With institutional ethics board approval we examined the electronic medical records of all patients who underwent transurethral bladder tumor resection for nonmuscle invasive urothelial bladder cancer between 2011 and 2013 at a single tertiary care center. Followup information was gathered on all patients in December 2016. The time to first cancer recurrence and the incidence of cancer recurrence were the main outcome measures.

Results:

A total of 231 patients underwent 1 or more transurethral bladder tumor resections between 2011 and 2013. Of the 231 patients 135 received spinal anesthesia and 96 received general anesthesia. On univariable analysis the 135 patients who received spinal anesthesia had a longer median time to recurrence than the 96 who received general anesthesia (42.1 vs 17.2 months, p = 0.014).
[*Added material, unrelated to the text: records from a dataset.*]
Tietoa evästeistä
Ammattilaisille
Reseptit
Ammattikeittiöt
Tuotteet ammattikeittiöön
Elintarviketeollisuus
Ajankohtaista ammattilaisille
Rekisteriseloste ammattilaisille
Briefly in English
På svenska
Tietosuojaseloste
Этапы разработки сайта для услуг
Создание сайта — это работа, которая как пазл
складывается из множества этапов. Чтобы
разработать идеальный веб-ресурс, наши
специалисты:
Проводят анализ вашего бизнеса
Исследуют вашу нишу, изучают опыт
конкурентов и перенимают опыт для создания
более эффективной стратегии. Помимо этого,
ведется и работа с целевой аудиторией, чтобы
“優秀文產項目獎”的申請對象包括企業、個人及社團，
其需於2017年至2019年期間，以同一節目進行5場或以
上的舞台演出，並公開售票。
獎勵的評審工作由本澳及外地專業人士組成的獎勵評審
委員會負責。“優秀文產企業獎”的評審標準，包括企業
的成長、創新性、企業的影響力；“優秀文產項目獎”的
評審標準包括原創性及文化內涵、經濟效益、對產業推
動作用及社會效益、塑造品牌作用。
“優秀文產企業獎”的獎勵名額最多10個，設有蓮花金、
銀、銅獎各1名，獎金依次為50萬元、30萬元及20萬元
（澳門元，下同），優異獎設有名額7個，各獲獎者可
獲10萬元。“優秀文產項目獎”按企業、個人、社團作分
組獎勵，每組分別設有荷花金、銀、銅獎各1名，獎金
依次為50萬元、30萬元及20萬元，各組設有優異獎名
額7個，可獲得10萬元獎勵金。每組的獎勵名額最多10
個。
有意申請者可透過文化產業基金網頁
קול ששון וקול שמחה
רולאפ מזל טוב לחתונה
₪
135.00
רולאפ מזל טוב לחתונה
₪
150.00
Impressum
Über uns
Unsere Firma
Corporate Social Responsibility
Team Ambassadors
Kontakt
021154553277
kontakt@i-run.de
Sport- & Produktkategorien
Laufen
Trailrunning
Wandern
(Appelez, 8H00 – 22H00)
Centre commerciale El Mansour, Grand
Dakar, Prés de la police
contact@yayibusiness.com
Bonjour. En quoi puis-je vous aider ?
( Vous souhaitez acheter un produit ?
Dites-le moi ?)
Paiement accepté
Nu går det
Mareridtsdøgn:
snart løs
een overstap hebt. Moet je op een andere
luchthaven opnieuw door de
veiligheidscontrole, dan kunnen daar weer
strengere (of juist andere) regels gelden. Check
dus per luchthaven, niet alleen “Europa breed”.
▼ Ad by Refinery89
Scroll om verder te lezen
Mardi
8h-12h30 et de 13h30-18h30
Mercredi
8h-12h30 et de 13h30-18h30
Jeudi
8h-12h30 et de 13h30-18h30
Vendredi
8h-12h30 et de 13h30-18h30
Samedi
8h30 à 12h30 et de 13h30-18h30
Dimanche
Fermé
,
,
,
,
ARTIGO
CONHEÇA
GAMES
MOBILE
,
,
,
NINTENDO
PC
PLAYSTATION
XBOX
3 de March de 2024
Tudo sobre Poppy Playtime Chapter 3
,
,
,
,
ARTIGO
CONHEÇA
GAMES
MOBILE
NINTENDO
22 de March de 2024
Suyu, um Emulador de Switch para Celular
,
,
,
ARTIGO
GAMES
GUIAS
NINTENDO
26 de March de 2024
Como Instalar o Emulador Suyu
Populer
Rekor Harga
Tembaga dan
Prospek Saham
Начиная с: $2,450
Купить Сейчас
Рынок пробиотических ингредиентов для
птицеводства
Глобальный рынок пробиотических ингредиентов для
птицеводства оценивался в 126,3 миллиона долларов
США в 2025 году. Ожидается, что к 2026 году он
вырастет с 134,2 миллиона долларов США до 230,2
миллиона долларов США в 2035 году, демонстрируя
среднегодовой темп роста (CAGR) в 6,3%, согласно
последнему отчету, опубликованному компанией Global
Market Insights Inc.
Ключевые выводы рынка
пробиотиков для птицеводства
As anticipated, adjuvant therapies and risk category were associated with recurrence rates (p = 0.003 and 0.042, respectively). On multivariable analyses incorporating a priori variables of nonmuscle invasive bladder cancer risk stratification and postoperative therapies the patients who received general anesthesia had a higher incidence of recurrence (OR 2.06, 95% CI 1.14–3.74, p = 0.017) and an earlier time to recurrence (HR 1.57, 95% CI 1.13–2.19, p = 0.008) than those who received spinal anesthesia. Anesthetic type was not associated with cancer progression or overall mortality.

Conclusions:

Patients who received spinal anesthesia had a lower incidence of recurrence and a delayed time to recurrence following transurethral bladder tumor resection for nonmuscle invasive bladder cancer. These findings should prompt large-scale prospective studies to confirm this association.